Task material:
= = = = = = =

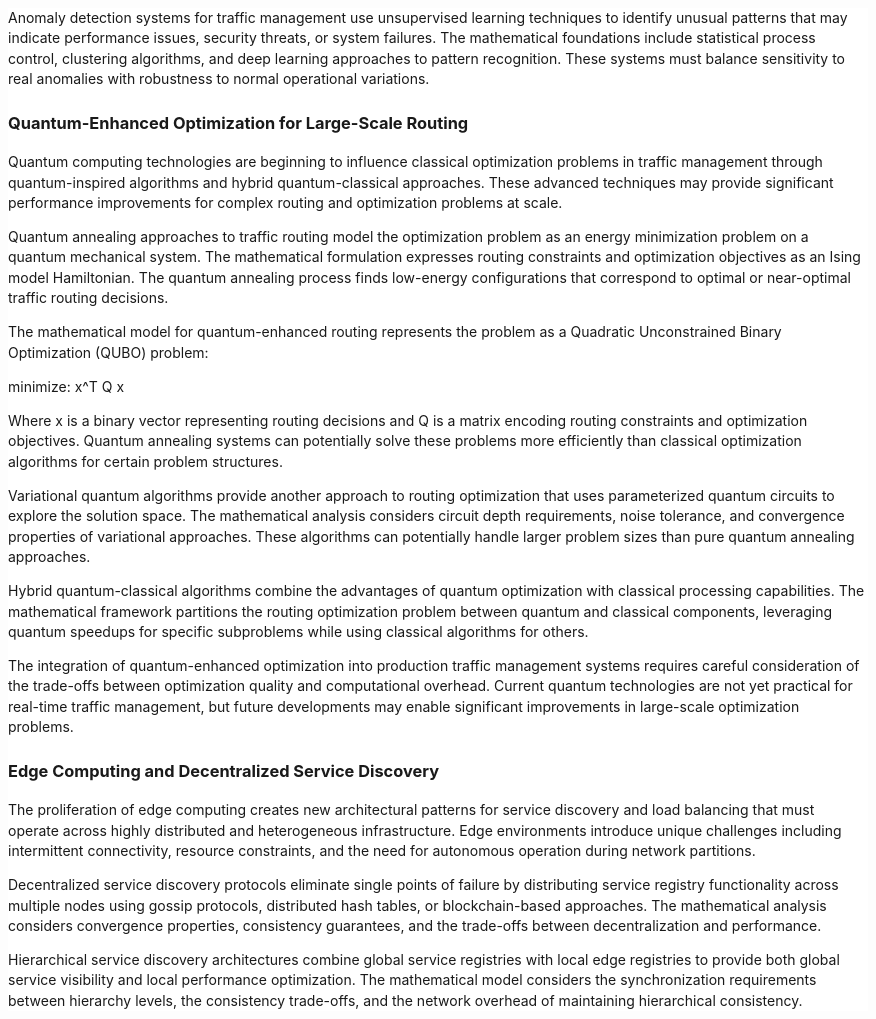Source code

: Anomaly detection systems for traffic management use unsupervised learning techniques to identify unusual patterns that may indicate performance issues, security threats, or system failures. The mathematical foundations include statistical process control, clustering algorithms, and deep learning approaches to pattern recognition. These systems must balance sensitivity to real anomalies with robustness to normal operational variations.

### Quantum-Enhanced Optimization for Large-Scale Routing

Quantum computing technologies are beginning to influence classical optimization problems in traffic management through quantum-inspired algorithms and hybrid quantum-classical approaches. These advanced techniques may provide significant performance improvements for complex routing and optimization problems at scale.

Quantum annealing approaches to traffic routing model the optimization problem as an energy minimization problem on a quantum mechanical system. The mathematical formulation expresses routing constraints and optimization objectives as an Ising model Hamiltonian. The quantum annealing process finds low-energy configurations that correspond to optimal or near-optimal traffic routing decisions.

The mathematical model for quantum-enhanced routing represents the problem as a Quadratic Unconstrained Binary Optimization (QUBO) problem:

minimize: x^T Q x

Where x is a binary vector representing routing decisions and Q is a matrix encoding routing constraints and optimization objectives. Quantum annealing systems can potentially solve these problems more efficiently than classical optimization algorithms for certain problem structures.

Variational quantum algorithms provide another approach to routing optimization that uses parameterized quantum circuits to explore the solution space. The mathematical analysis considers circuit depth requirements, noise tolerance, and convergence properties of variational approaches. These algorithms can potentially handle larger problem sizes than pure quantum annealing approaches.

Hybrid quantum-classical algorithms combine the advantages of quantum optimization with classical processing capabilities. The mathematical framework partitions the routing optimization problem between quantum and classical components, leveraging quantum speedups for specific subproblems while using classical algorithms for others.

The integration of quantum-enhanced optimization into production traffic management systems requires careful consideration of the trade-offs between optimization quality and computational overhead. Current quantum technologies are not yet practical for real-time traffic management, but future developments may enable significant improvements in large-scale optimization problems.

### Edge Computing and Decentralized Service Discovery

The proliferation of edge computing creates new architectural patterns for service discovery and load balancing that must operate across highly distributed and heterogeneous infrastructure. Edge environments introduce unique challenges including intermittent connectivity, resource constraints, and the need for autonomous operation during network partitions.

Decentralized service discovery protocols eliminate single points of failure by distributing service registry functionality across multiple nodes using gossip protocols, distributed hash tables, or blockchain-based approaches. The mathematical analysis considers convergence properties, consistency guarantees, and the trade-offs between decentralization and performance.

Hierarchical service discovery architectures combine global service registries with local edge registries to provide both global service visibility and local performance optimization. The mathematical model considers the synchronization requirements between hierarchy levels, the consistency trade-offs, and the network overhead of maintaining hierarchical consistency.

= = = = = = =

Work instruction: Rewrite the listing above, switching every "traffic routing" to "route planning" and keeping everything else unchanged. Leave the pictures out.

Problem solution:
Source code

: Anomaly detection systems for traffic management use unsupervised learning techniques to identify unusual patterns that may indicate performance issues, security threats, or system failures. The mathematical foundations include statistical process control, clustering algorithms, and deep learning approaches to pattern recognition. These systems must balance sensitivity to real anomalies with robustness to normal operational variations.

### Quantum-Enhanced Optimization for Large-Scale Routing

Quantum computing technologies are beginning to influence classical optimization problems in traffic management through quantum-inspired algorithms and hybrid quantum-classical approaches. These advanced techniques may provide significant performance improvements for complex routing and optimization problems at scale.

Quantum annealing approaches to route planning model the optimization problem as an energy minimization problem on a quantum mechanical system. The mathematical formulation expresses routing constraints and optimization objectives as an Ising model Hamiltonian. The quantum annealing process finds low-energy configurations that correspond to optimal or near-optimal route planning decisions.

The mathematical model for quantum-enhanced routing represents the problem as a Quadratic Unconstrained Binary Optimization (QUBO) problem:

minimize: x^T Q x

Where x is a binary vector representing routing decisions and Q is a matrix encoding routing constraints and optimization objectives. Quantum annealing systems can potentially solve these problems more efficiently than classical optimization algorithms for certain problem structures.

Variational quantum algorithms provide another approach to routing optimization that uses parameterized quantum circuits to explore the solution space. The mathematical analysis considers circuit depth requirements, noise tolerance, and convergence properties of variational approaches. These algorithms can potentially handle larger problem sizes than pure quantum annealing approaches.

Hybrid quantum-classical algorithms combine the advantages of quantum optimization with classical processing capabilities. The mathematical framework partitions the routing optimization problem between quantum and classical components, leveraging quantum speedups for specific subproblems while using classical algorithms for others.

The integration of quantum-enhanced optimization into production traffic management systems requires careful consideration of the trade-offs between optimization quality and computational overhead. Current quantum technologies are not yet practical for real-time traffic management, but future developments may enable significant improvements in large-scale optimization problems.

### Edge Computing and Decentralized Service Discovery

The proliferation of edge computing creates new architectural patterns for service discovery and load balancing that must operate across highly distributed and heterogeneous infrastructure. Edge environments introduce unique challenges including intermittent connectivity, resource constraints, and the need for autonomous operation during network partitions.

Decentralized service discovery protocols eliminate single points of failure by distributing service registry functionality across multiple nodes using gossip protocols, distributed hash tables, or blockchain-based approaches. The mathematical analysis considers convergence properties, consistency guarantees, and the trade-offs between decentralization and performance.

Hierarchical service discovery architectures combine global service registries with local edge registries to provide both global service visibility and local performance optimization. The mathematical model considers the synchronization requirements between hierarchy levels, the consistency trade-offs, and the network overhead of maintaining hierarchical consistency.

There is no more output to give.